Here is a reprint of my column from the July, 2009 issue of La Crosse Magazine.
One of my practice areas is criminal defense. When people find this out, they often ask “How can you defend criminals?” I can understand the question. Crime is a real problem, a social ill that brings loss and hardship to almost everyone at some point in their lives. So it’s natural, when you hear someone is accused of a crime, to see that person as responsible for all that suffering. Fair enough.

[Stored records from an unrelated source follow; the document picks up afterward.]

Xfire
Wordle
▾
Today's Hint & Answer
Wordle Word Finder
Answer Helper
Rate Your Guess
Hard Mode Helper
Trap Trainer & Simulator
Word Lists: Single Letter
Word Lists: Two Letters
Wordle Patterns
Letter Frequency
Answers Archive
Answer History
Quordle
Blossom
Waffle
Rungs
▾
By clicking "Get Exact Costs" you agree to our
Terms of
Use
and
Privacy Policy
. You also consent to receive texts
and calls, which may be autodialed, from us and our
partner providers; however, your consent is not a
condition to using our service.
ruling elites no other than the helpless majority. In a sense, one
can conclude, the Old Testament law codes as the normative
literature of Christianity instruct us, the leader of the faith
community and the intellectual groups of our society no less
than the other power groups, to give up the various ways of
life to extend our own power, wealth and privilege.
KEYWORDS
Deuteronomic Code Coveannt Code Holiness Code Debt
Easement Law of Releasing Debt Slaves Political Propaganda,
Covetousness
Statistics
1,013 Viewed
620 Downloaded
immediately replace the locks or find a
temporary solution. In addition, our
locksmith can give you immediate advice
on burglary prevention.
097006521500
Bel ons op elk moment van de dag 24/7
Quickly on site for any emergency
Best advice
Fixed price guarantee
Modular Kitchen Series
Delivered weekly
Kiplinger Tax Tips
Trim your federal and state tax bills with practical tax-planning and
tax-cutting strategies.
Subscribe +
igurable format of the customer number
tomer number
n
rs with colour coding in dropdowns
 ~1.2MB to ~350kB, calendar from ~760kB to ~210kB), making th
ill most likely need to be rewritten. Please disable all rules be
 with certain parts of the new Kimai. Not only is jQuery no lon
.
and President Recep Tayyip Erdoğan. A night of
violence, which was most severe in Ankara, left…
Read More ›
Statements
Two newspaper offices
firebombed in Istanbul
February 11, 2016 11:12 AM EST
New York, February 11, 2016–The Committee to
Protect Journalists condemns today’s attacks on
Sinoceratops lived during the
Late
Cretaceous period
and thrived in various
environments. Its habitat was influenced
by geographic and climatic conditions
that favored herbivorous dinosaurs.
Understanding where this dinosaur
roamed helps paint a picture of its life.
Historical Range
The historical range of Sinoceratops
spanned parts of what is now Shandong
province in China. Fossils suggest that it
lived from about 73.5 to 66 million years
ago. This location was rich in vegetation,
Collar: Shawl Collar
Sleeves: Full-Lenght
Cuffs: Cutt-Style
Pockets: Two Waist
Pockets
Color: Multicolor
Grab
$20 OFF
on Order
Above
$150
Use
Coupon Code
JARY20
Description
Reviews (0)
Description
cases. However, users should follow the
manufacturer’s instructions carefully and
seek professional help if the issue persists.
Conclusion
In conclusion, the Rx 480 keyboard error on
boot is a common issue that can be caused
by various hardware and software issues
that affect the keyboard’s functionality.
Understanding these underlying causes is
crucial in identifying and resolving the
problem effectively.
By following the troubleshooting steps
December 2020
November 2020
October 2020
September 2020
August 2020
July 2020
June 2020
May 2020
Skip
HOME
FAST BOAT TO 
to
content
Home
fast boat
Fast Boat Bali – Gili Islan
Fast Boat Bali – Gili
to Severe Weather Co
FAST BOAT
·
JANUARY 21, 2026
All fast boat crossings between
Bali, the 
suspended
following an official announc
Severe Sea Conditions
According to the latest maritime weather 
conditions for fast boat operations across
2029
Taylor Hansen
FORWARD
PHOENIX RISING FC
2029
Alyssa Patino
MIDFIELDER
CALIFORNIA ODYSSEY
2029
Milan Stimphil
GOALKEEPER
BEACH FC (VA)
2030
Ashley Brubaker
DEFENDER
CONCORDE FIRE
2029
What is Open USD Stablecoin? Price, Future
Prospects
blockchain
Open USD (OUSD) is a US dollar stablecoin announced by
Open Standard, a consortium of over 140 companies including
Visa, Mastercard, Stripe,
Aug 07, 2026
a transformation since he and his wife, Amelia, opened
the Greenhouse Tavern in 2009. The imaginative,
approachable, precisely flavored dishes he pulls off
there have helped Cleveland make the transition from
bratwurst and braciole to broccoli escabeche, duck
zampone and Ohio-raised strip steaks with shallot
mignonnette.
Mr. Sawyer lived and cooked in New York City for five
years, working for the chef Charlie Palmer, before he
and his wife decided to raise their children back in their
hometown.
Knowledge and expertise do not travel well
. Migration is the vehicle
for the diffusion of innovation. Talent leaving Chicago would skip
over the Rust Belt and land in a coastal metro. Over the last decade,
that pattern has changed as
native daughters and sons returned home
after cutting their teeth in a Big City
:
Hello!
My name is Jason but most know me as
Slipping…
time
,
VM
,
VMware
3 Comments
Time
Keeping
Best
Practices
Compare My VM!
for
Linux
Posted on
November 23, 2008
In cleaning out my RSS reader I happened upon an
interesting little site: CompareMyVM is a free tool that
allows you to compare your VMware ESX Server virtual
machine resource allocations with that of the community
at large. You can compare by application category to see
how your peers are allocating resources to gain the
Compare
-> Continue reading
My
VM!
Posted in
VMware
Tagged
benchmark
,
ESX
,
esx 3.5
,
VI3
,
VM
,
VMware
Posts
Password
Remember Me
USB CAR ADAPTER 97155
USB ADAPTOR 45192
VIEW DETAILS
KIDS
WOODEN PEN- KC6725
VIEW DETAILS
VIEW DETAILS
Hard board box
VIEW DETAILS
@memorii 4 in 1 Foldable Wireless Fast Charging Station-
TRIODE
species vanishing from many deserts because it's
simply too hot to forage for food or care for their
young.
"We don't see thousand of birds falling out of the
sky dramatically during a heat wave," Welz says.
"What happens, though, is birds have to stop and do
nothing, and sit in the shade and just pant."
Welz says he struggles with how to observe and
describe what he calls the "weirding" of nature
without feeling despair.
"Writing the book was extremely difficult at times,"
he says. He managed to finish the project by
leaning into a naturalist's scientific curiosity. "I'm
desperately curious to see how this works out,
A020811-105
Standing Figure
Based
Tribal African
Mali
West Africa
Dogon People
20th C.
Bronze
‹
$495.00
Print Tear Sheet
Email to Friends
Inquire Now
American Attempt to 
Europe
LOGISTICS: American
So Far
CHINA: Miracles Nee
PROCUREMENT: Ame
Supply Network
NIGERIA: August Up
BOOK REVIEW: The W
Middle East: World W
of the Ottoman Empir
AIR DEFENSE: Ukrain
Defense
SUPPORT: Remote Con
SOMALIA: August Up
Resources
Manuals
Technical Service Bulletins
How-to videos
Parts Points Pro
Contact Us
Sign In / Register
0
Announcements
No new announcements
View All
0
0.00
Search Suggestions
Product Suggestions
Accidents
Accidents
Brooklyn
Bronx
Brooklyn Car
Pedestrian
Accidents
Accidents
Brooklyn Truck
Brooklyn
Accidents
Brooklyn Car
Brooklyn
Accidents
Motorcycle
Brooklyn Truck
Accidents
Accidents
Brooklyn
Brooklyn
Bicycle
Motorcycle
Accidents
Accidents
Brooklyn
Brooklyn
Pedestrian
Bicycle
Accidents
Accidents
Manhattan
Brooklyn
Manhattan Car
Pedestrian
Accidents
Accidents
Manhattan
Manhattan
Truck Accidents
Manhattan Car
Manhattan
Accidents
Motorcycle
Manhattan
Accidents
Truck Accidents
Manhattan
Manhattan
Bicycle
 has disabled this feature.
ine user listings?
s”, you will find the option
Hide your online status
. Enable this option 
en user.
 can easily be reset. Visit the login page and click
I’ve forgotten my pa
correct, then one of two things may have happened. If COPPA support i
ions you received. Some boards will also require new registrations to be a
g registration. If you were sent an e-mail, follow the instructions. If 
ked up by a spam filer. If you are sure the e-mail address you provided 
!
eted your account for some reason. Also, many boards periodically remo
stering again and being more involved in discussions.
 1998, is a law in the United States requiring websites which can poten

But when you think “criminal,” chances are you are thinking of someone who is dangerous, violent, malevolent. True, there are monsters like that out there, but they are relatively rare. I’ve met about five in my career. The truth is that most people accused of crimes don’t live up to the public image of the word “criminal.” Rather, they fall into one of three categories.
A lot of people charged with crimes just made a stupid mistake. Maybe had one too many and got into an accident. Possessed some pot in college. Got in a fight. Stole from an employer with the intent of repaying. Temptation plus a momentary lapse in judgment can land an otherwise good person in a lot of trouble. For these folks, just being accused is humiliating, and the possibility of conviction destroys their plans for their future. They immediately realize what they did was wrong, and are at no risk to ever reoffend.
Another major source of criminal charges is addiction. Many of the folks I help are people who got addicted to drugs or alcohol, and are living the consequences. Addiction is a parasite. It lives in the part of the brain where a good upbringing used to be and makes the person a slave to getting high. There are a lot of ways to get in trouble due to substance abuse: petty theft – these days identity theft, domestic violence, drunk driving, disorderly conduct, and of course possession.
A third large group of the criminally accused is the mentally ill. The under-diagnosis and under-treatment of conditions like bipolar disorder cause people to self-medicate with alcohol and other drugs. This creates a cycle of addiction that leads down the path of poor judgment and impulsive behaviors. A frequent symptom is irrational rage, eventually leading to domestic violence arrests. Another result is unemployability, leading to homelessness and the crimes that come from trying to survive on the streets.
I think it is worth noting that two of the major causes of crime are actually medical conditions. Addiction and mental illness can be far more effectively treated by a doctor than a prison warden. If you want to lower crime, support healthcare reform. Certainly, there are those who deserve to go to prison – the unrepentant, the sociopaths – but the prisons are full of people for whom in-patient treatment would be a better – and surprisingly cheaper – option.
So, when people ask me how I can represent people accused of crime, I tell them most of the people I represent aren’t criminals. They may have made a mistake, or they may suffer from an illness, but they aren’t evil. I am reminded that Jesus, himself accused of crimes, forgave the condemned criminal hanging beside him. I like to think, when I see those WWJD bumper stickers, that helping the innocent, the repentant and the suffering is the right thing to do.